My name is Danika Nieves and I am a first-year teacher at Edison High School. Last year, I was one of a cohort of 20 teacher residents sent to the Relay Graduate School of Education’s teacher prep program. I am asking that you deny the renewal of Relay’s contract, and instead, partner with real, local universities to train new teachers.
I came to Relay last year with an open mind. I was happy that Relay’s tuition was so inexpensive, and, better yet, that the cost would be covered by the District. As it turns out, I quickly learned, you get what you pay for.
Relay gives a lot of lip service to principles of equity and diversity, but there is very little diversity of thought at Relay. Nearly all of the instructors are Teach for America alumni, and several of them have limited classroom experience. Some are not particularly knowledgeable about their own content areas. All of them have a charter school background. The program is very much geared toward training teachers to deliver pre-packaged lessons in privatized schools with top-down, scripted curriculums.
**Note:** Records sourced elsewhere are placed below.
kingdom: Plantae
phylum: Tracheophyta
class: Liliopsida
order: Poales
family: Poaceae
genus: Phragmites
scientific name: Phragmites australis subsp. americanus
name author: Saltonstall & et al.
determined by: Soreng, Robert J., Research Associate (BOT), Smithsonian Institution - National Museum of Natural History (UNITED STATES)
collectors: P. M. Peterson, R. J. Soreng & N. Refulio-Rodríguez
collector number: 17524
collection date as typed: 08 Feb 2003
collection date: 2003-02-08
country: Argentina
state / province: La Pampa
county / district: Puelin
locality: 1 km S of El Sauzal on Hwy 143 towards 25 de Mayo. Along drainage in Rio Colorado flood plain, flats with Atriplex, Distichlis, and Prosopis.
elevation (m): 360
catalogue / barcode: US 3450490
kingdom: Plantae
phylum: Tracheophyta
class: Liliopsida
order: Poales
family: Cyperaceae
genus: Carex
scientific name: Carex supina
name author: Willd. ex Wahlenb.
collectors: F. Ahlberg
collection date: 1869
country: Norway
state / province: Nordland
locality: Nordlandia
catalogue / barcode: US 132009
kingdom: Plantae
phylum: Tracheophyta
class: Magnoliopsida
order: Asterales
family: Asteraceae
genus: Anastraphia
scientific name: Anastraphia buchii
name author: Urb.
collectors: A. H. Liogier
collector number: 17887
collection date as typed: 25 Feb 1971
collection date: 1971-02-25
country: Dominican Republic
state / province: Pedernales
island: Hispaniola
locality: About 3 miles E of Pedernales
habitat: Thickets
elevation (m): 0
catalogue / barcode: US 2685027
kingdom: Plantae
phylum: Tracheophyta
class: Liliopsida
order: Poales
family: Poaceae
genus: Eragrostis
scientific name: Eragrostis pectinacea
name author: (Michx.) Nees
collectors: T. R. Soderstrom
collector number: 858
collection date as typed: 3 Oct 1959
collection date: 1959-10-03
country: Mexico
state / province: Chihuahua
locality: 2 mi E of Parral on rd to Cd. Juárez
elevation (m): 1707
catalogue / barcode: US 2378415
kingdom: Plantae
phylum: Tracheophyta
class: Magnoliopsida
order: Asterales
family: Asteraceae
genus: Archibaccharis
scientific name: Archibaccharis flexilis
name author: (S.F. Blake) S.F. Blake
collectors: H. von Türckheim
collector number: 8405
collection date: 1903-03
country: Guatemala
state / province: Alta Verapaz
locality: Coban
Throughout the year, Relay instructors had us spend hours giving instructions to the wall, calculating the number of hours lost if kids don’t move around the classroom in perfect boot camp formation, and even doing “teacher aerobics” set to music where we practiced standing on our tiptoes, crouching down to help a student, and popping up like a groundhog to monitor the rest of the class. I found myself wondering when the gimmicks would end and the substance would begin.
Furthermore, I found many of the Relay techniques deeply troubling. We were shown many videos of “ideal” teaching that included a lot of test-prep drills, chanting, boot-camp-esque classroom management, and telling kids to “track the speaker” as though we would be training dogs rather than educating children. I thought about my own public school experience – I would have been kicked out of school for defiance had I been told to do any of this by my teachers. I also couldn’t help but wonder whether these tactics would be acceptable at schools on the Main Line. They wouldn’t, so they shouldn’t be acceptable for kids in Philadelphia.
Even joy in the classroom at Relay was reductive and artificial. Rather than developing the ability to cultivate genuine, intrinsic curiosity about the human condition and the universe around us, we were encouraged to track instances of character development and impose canned “zest” through choral responses and rhymes that served as yet another veiled control technique.
When I questioned Relay’s obsessive focus on data collection and assessments at the expense of a more holistic teaching practice, a Relay instructor told me that I might want to consider a different career. I love my students, and I don’t want to consider a different career, but I do hope the Board will reconsider Relay. Thank you.